--- start of TEXT EXCERPT ---
If you receive the following error when linking:
/usr/bin/ld: libJolt.a: error adding symbols: file format not recognized
Then you have not enabled interprocedural optimizations (link time optimizations) for your own application. See the INTERPROCEDURAL_OPTIMIZATION option in CMakeLists.txt.
If your CPU doesn't support all of the instructions you'll get an Illegal instruction
exception.
On Linux to see what instructions your CPU supports run lscpu
and then look at the flags section, on Windows you can use a program like coreinfo
. Once you know what instructions your cpu supports you can configure the project through cmake and for example disable all special instructions:
./cmake_linux_clang_gcc.sh Release clang++ -DUSE_SSE4_1=OFF -DUSE_SSE4_2=OFF -DUSE_AVX=OFF -DUSE_AVX2=OFF -DUSE_AVX512=OFF -DUSE_LZCNT=OFF -DUSE_TZCNT=OFF -DUSE_F16C=OFF -DUSE_FMADD=OFF
Note that this example is for Linux but the cmake settings work on Windows too.
--- end of TEXT EXCERPT ---
### [TASKS FOR THIS EXERCISE]
• 1. Answer these questions using the text excerpt above:
(a) What has not been enabled for your own application if linking fails with "file format not recognized"?
(b) On Linux, what command shows the instructions your CPU supports, and which section of its output should you check?
(c) What program does the text excerpt name for checking this on Windows?
• 2. Summarize the text excerpt above in two sentences.
--- start of DATA ROWS ---
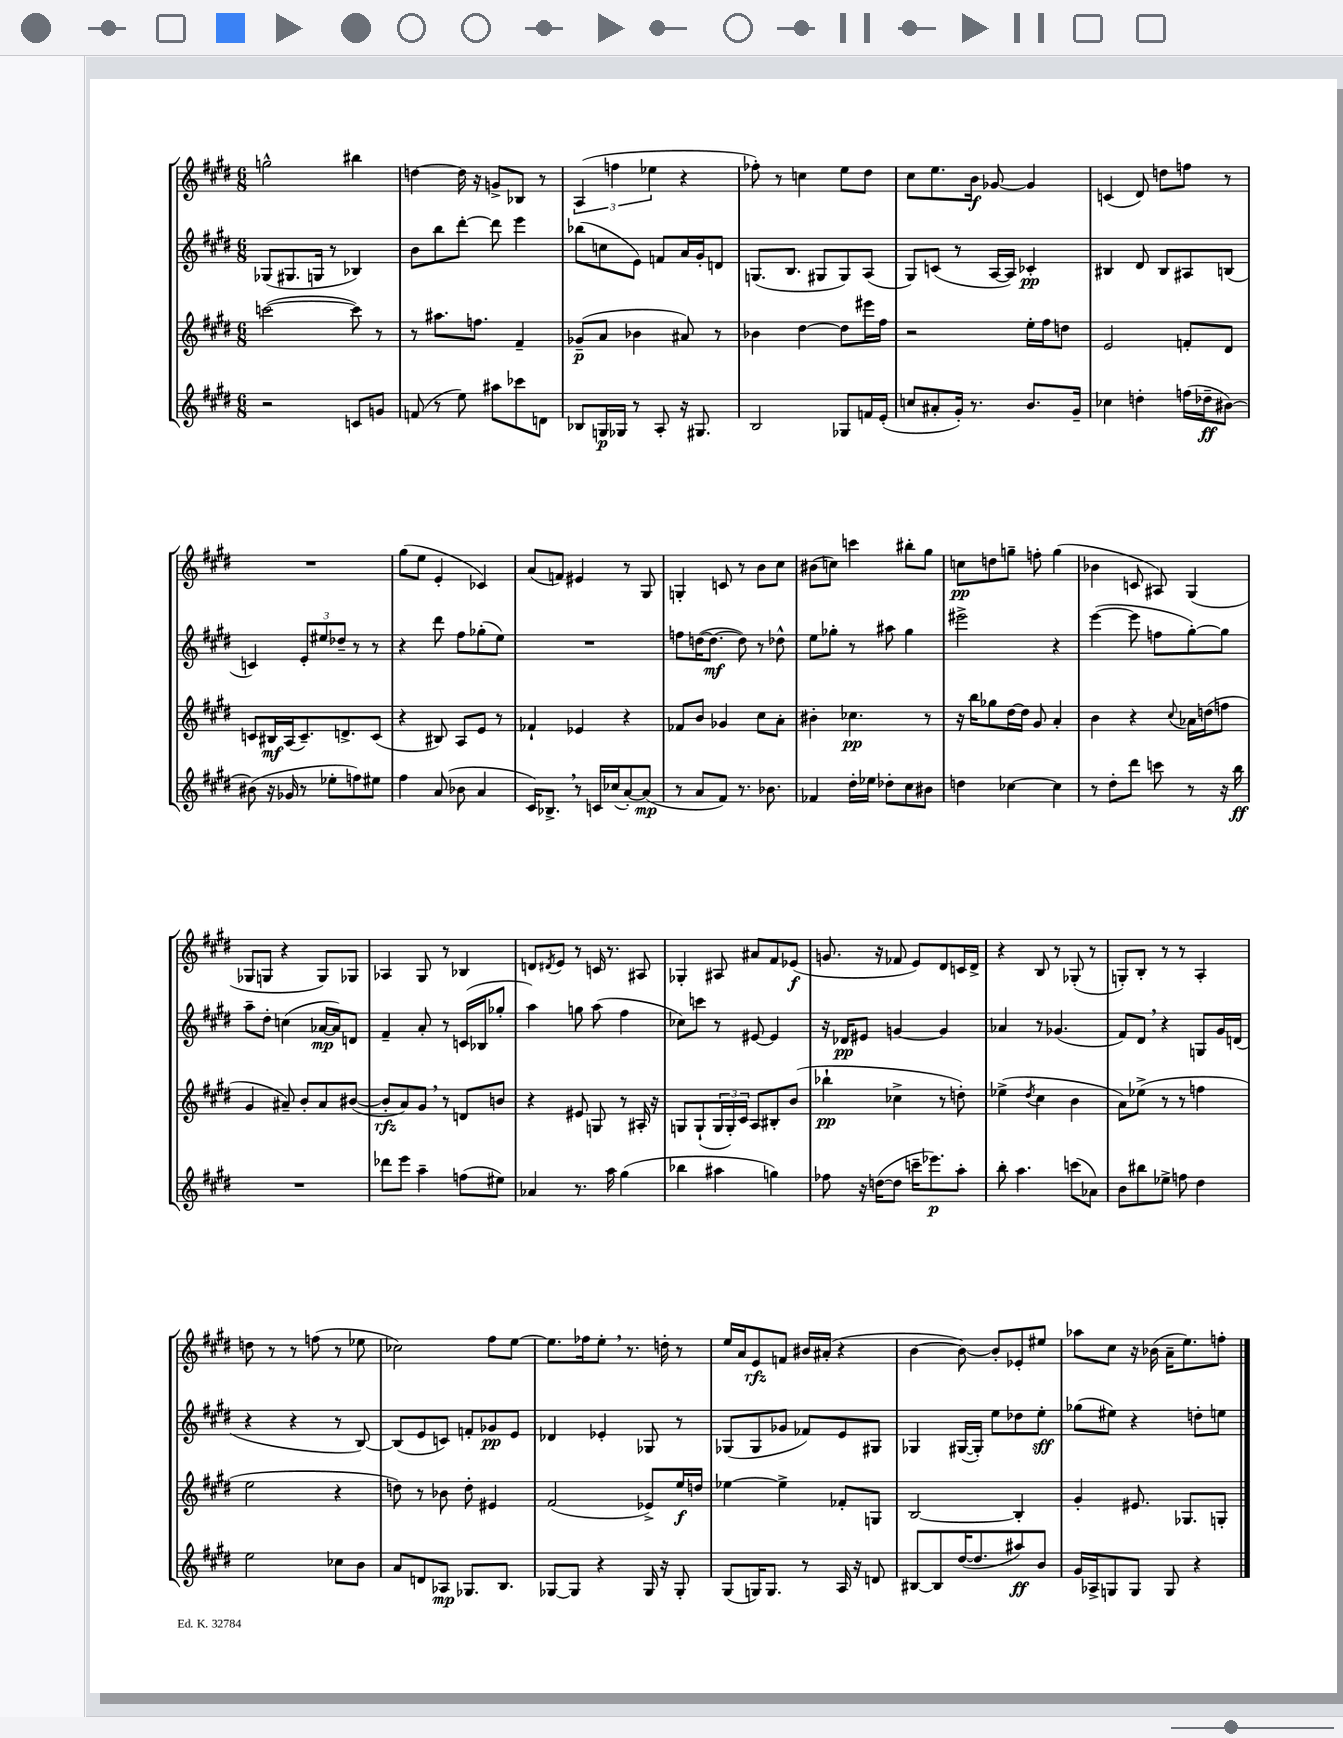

**kern	**kern	**kern	**kern
*staff4	*staff3	*staff2	*staff1
*clefG2	*clefG2	*clefG2	*clefG2
*k[f#c#g#d#]	*k[f#c#g#d#]	*k[f#c#g#d#]	*k[f#c#g#d#]
*M6/8	*M6/8	*M6/8	*M6/8
2r	([2ccc\	(8G-/L	2gg^^\
.	.	8.G#/	.
.	.	16G/Jk	.
.	.	8r	.
8c/L	8ccc\])	4B-/)	4bb#\
8g/J	8r	.	.
=	=	=	=
(8f/	8r	8b\L	[4dd\
8r	8.aa#\L	8bb\	.
8ee\)	.	[8ddd#'\J	16dd\]
.	8.ff\J	.	16r
8aa#\L	.	8ddd#\]	8g^/L
8ccc-\	4f#~/	4eee\	8B-/J
8d\J	.	.	8r
=	=	=	=
8B-/L	(8g-~/L	(8bb-\L	(6A/
16G/L	8a/J	8cc\	.
.	.	.	6ff\
16G-/JJ	.	.	.
8r	4b-\	8e\J)	.
.	.	.	6ee-\
8A'/	.	8f/L	.
16r	8a#/)	16a/L	4r
8.G#/	.	16g#'/J	.
.	8r	8d/J	.
=	=	=	=
2B/	4b-\	(8.G/L	8ff-'\)
.	.	.	8r
.	.	8.B/J	.
.	[4dd#\	.	4cc\
.	.	8G#/L	.
8G-/L	8dd#\]L	8G#/)	8ee\L
16f/L	16eee#\L	(8A/J	8dd#\J
(16e'/JJ	16ff#\JJ	.	.
=	=	=	=
8cc/L	2r	8G#/L)	8cc#\L
8a#'/	.	(8c/J	8.ee\
16g#'/Jk)	.	8r	.
8.r	.	.	16b\Jk
.	.	[16A/LL	[8g-/
.	.	16A/]JJ)	.
8.b/L	16ee'\LL	4c-'/	4g-/]
.	16ff#\J	.	.
.	8dd\J	.	.
16g#~/Jk	.	.	.
=	=	=	=
4cc-\	2e/	4B#/	(4c/
4dd'\	.	8d#/	8d#/)
.	.	8B#/L	8dd\L
(16ff\LL	8f'/L	8A#/	8ff\J
16dd-~\J	.	.	.
[8b#\J)	8d#/J	(8B/J	8r
=	=	=	=
(8b#\]	8c/L	4c/)	2.r
16r	16B#/L	.	.
16g-/	(16A/J	.	.
8r	8.c~/)	12e'/L	.
.	.	12ee#/	.
8ee-'\L	.	.	.
.	.	12dd-~/J	.
.	8.d^/	.	.
8ff\)	.	8r	.
8ee#\J	(8c/J	8r	.
=	=	=	=
4ff#\	4r	4r	(8gg#\L
.	.	.	8ee\J
(8a/	8B#/)	8ddd#\	4e'/
8b-\	8A/L	8ff#\L	.
4a/	8e/J	(8gg-'\	4c-/)
.	8r	8ee\J)	.
=	=	=	=
16c#/LK)	4f-`/	2.r	(8a/L
8.B-^/J	.	.	.
.	.	.	8f/J)
8r	4e-/	.	4e#/
16c/LL	.	.	.
(16cc-/J	.	.	.
[8a'/)	4r	.	8r
(8a/]J	.	.	8G#/
=	=	=	=
8r	8f-/L	8ff\L	4G'/
8a/L	8b/J	([16dd\K	.
.	.	8.dd\_J	.
8f#/J)	4g-/	.	8c/
8.r	.	8dd\])	8r
.	8cc#\L	8r	8b\L
8.b-\	.	.	.
.	8a'\J	8dd-^^\	8cc#\J
=	=	=	=
4f-/	4b#'\	8ee\L	(8b#\L
.	.	8gg-'\J	8cc\J)
16dd#'\LL	4.cc-\	8r	4ccc\
16ee-\JJ	.	.	.
8dd-'\L	.	8aa#\	.
8cc#\	.	4gg-\	8bb#'\L
8b#\J	8r	.	8gg#\J
=	=	=	=
4dd\	16r	2eee#^\	8cc\L
.	16bb\LK	.	.
.	8gg-\	.	8dd\
[4cc-\	[16dd#\L	.	8gg~\J
.	16dd#\]JJ	.	.
.	8g#/	.	8ff'\
4cc-\]	4a'/	4r	(4gg\
=	=	=	=
8r	4b\	([4eee\	4b-\
8dd#'\L	.	.	.
8ddd#\J	4r	8eee\]	8c/
8ccc\	.	8ff\L	8A#/)
.	8qqcc#/	.	.
8r	16a-\LL	[8gg#'\)	(4G#/
.	(16dd\J	.	.
16r	8ff\J	8gg#\]J	.
16bb\	.	.	.
=	=	=	=
2.r	4g#/	8aa~\L	8G-/L
.	.	8dd#'\J	8G/J
.	8a#~/)	(4cc\	4r
.	8b'/L	.	.
.	8a#/	[16a-/LL	8G/L)
.	.	16a-/]J)	.
.	([8b#/J	8d/J	8G-/J
=	=	=	=
8ddd-\L	8b#'/]L	4f#~/	4A-/
8eee\J	8a/)	.	.
4aa~\	8g#/J	8a'/	8G#/
.	8r	8r	8r
(8ff\L	8d/L	(16c/LL	4B-/
.	.	16B-/J	.
8ee#\J)	8b/J	8gg-'/J	.
=	=	=	=
4a-/	4r	4aa\)	8d/L
.	.	.	8qd#/
.	.	.	8e/J
8.r	8e#/	8gg\	8r
.	8G/	(8aa\	16c/
16aa\	.	.	8.r
(4gg#\	8r	4ff#\	.
.	16A#'/	.	8A#/
.	16r	.	.
=	=	=	=
4bb-\	8G/L	8cc-\L)	4G-'/
.	(8G`/	8ccc\J	.
4aa#\	24G/L	8r	8A#/
.	24G'/)	.	.
.	24c#/JJ	.	.
.	8A/L	[8e#/	8a#/L
4gg\)	8B#'/	4e#/]	8f#/
.	(8b/J	.	(8e-/J
=	=	=	=
8ff-\	4bb-`\	16r	8.g/
.	.	16d-/LK	.
16r	.	8e#/J	.
([16dd\LK	.	.	16r
8dd\]J	4cc-^\	[4g/	8f-/
16ccc~\LK	.	.	8e/L)
8.eee-\)	.	.	.
.	8r	4g/]	8d#/
8aa'\J	8dd'\)	.	16c/L
.	.	.	16d#^/JJ
=	=	=	=
8bb'\	(4ee-^\	4a-/	4r
4.aa\	.	.	.
.	8qdd#/	.	.
.	4cc#\	8r	8B/
.	.	(4.g-/	8r
(8ccc\L	4b\	.	(8G-'/
8a-\J)	.	.	8r
=	=	=	=
8b\L	8a\L)	8f#/L)	8G'/L)
8bb#\	(8ee-^\J	8d#/J	8B'/J
8ee-^\J	8r	4r	8r
8ff\	8r	.	8r
4dd#\	4ff\	8G/L	4A'/
.	.	16g#/L	.
.	.	(16d/JJ	.
=	=	=	=
2ee\	2ee\	4r	8dd\
.	.	.	8r
.	.	4r	8r
.	.	.	(8ff\
8cc-\L	4r	8r	8r
8b\J	.	[8B/)	8ee-\
=	=	=	=
8a/L	8dd\)	(8B/]L	2cc-\)
8d/	8r	8e/	.
8A-/J	8b-\	8c/J)	.
8.G-/L	8dd'\	8f'/L	.
.	4e#/	8g-/	8ff#\L
8.B/J	.	.	.
.	.	8e/J	[8ee\J
=	=	=	=
[8G-/L	(2f#/	4d-/	8.ee\]L
8G-/]J	.	.	.
.	.	.	16ff-\k
4r	.	4e-'/	8ee'\J
.	.	.	8.r
16G-/	8e-^/L)	8G-/	.
16r	.	.	16dd'\
8G-'/	16ee/L	8r	8r
.	16dd/JJ	.	.
=	=	=	=
(8G#/L	[4ee-\	(8G-/L	16ee/LL
.	.	.	16a/J
16G/K)	.	8G-/	8e/
8.G/J	.	.	.
.	4ee-^\]	8g-/J	8f/J
8r	.	8f-/L)	16b#/LL
.	.	.	(16a#'/JJ
16A/	8f-'/L	8e/	4r
16r	.	.	.
8d/	8G/J	8G#/J	.
=	=	=	=
[8B#/L	[2B/	4G-/	[4b\
8B#/]	.	.	.
([16dd#/K	.	([16G#/LL	8b\_)
8.dd#/]	.	16G#'/]JJ)	.
.	.	8ee\L	8b'/]L
8aa#/)	4B'/]	8dd-\	8e-'/
8b/J	.	8ee'\J	8ee#/J
=	=	=	=
16g#/LL	4g#'/	(8gg-\L	8aa-\L
16A-^/J	.	.	.
8G/	.	8ee#\J)	8cc#\J
8G/J	8.e#/	4r	16r
.	.	.	(16b-\
8G/	.	.	16a~\LK
.	8.G-/L	.	8.ee\)
4r	.	8dd'\L	.
.	8G'/J	8ee\J	8ff'\J
==	==	==	==
*-	*-	*-	*-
--- end of DATA ROWS ---
### [RESULTS]
• 1.
(a) Interprocedural optimizations (link time optimizations).
(b) Run lscpu and look at the flags section.
(c) coreinfo.

• 2. A "file format not recognized" error for libJolt.a while linking means interprocedural (link time) optimizations are not enabled for your own application, which the INTERPROCEDURAL_OPTIMIZATION option in CMakeLists.txt controls. A CPU that lacks some of the instructions raises an Illegal instruction exception, so you can check its supported instructions with lscpu on Linux or a program like coreinfo on Windows and then use cmake settings, which work on both systems, to disable special instructions.